SELECTED EXTRACT:
He took me to a room which was very small with two chairs and
a small table in the middle with little ventilation. He had so
many questions. I was puzzled and wondering what was
happening? I was so worried. I didn't have any money and I had
no idea what was going to happen to me.
In our culture (black culture) you are not supposed to give direct
eye contact if you do you have no respect and they will
questions regarding your parents although I was not a child any
more but these are my values. I have realised that in Europe are
you are allowed to give direct eye contact with people I was lost
as so many were asked questions I was tired, I just off a plane
were I had flown so many hours I got really confused and I was
not sure what was going to happen, my impression by just
looking at me I thought that would have it now for this
gentleman to mention about being sent back to South Africa was
a shock it became extremely hard. He kept telling me that I
would return to South Africa as soon as the next flight was
available. I sat there for a lengthy period of time.

EXERCISE REQUIREMENTS:
**1.** In the personal account, what furniture was in the small room?
**2.** Reproduce the personal account word for word between "He took me to" and "happen to me.", inclusive.

INFORMATION GIVEN:
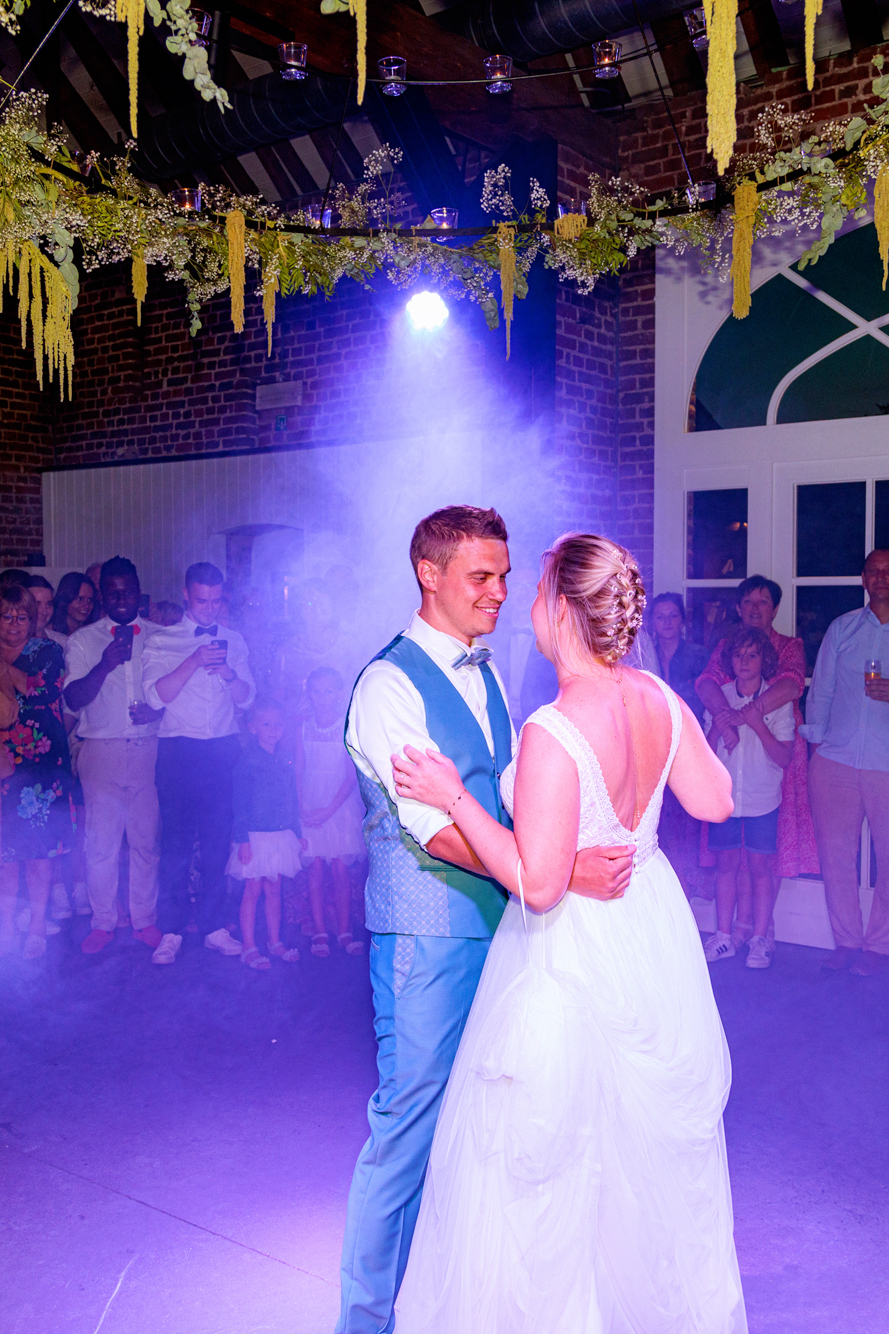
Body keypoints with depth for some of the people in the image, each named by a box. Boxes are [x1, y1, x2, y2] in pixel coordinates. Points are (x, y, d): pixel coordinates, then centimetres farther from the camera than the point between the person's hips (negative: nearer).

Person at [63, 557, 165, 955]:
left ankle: (145, 919, 18)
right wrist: (105, 665, -20)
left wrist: (157, 709, -10)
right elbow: (73, 699, -4)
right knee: (101, 840, 2)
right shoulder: (82, 640, 6)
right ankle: (103, 922, 17)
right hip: (101, 753, -1)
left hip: (149, 750, 1)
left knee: (147, 838, 5)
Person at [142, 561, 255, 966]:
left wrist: (228, 672, -11)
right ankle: (170, 932, 7)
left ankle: (214, 926, 14)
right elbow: (156, 696, -8)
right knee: (176, 842, -2)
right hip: (178, 750, -2)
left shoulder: (234, 641, 14)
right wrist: (195, 661, -18)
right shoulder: (162, 641, 5)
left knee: (218, 841, 5)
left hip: (223, 750, 3)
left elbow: (247, 699, 9)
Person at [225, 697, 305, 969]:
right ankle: (249, 948, 9)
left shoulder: (285, 763, 8)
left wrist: (298, 833, 16)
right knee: (253, 891, 1)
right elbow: (239, 804, -11)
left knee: (274, 890, 13)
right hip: (255, 837, -5)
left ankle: (275, 943, 23)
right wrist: (242, 839, -15)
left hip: (281, 836, 5)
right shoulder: (247, 761, -9)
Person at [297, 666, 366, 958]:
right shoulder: (304, 728, 2)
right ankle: (319, 933, 6)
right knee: (315, 866, -1)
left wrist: (329, 809, -14)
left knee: (341, 868, -2)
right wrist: (300, 807, -7)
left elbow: (352, 776, -7)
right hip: (310, 805, 1)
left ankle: (344, 931, 7)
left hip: (341, 804, -1)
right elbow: (299, 772, 4)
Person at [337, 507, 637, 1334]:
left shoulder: (486, 675, 12)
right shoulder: (389, 685, -15)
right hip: (428, 934, -8)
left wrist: (569, 853, 1)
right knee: (412, 1119, 2)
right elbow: (437, 828, -23)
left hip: (498, 920, 8)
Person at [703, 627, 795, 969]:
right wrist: (721, 722, -10)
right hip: (723, 794, 3)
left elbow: (784, 757, -8)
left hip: (762, 798, -2)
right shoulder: (720, 697, 5)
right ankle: (723, 937, 16)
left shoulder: (778, 700, -4)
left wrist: (758, 724, -20)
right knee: (726, 863, 8)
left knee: (760, 866, 1)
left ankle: (759, 940, 11)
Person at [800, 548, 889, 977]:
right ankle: (846, 941, 18)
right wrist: (814, 738, 7)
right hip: (835, 760, 2)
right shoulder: (842, 628, 12)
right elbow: (821, 689, 14)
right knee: (835, 853, 5)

ANSWERS GIVEN:
**1.** Two chairs and a small table in the middle.

**2.**
He took me to a room which was very small with two chairs and
a small table in the middle with little ventilation. He had so
many questions. I was puzzled and wondering what was
happening? I was so worried. I didn't have any money and I had
no idea what was going to happen to me.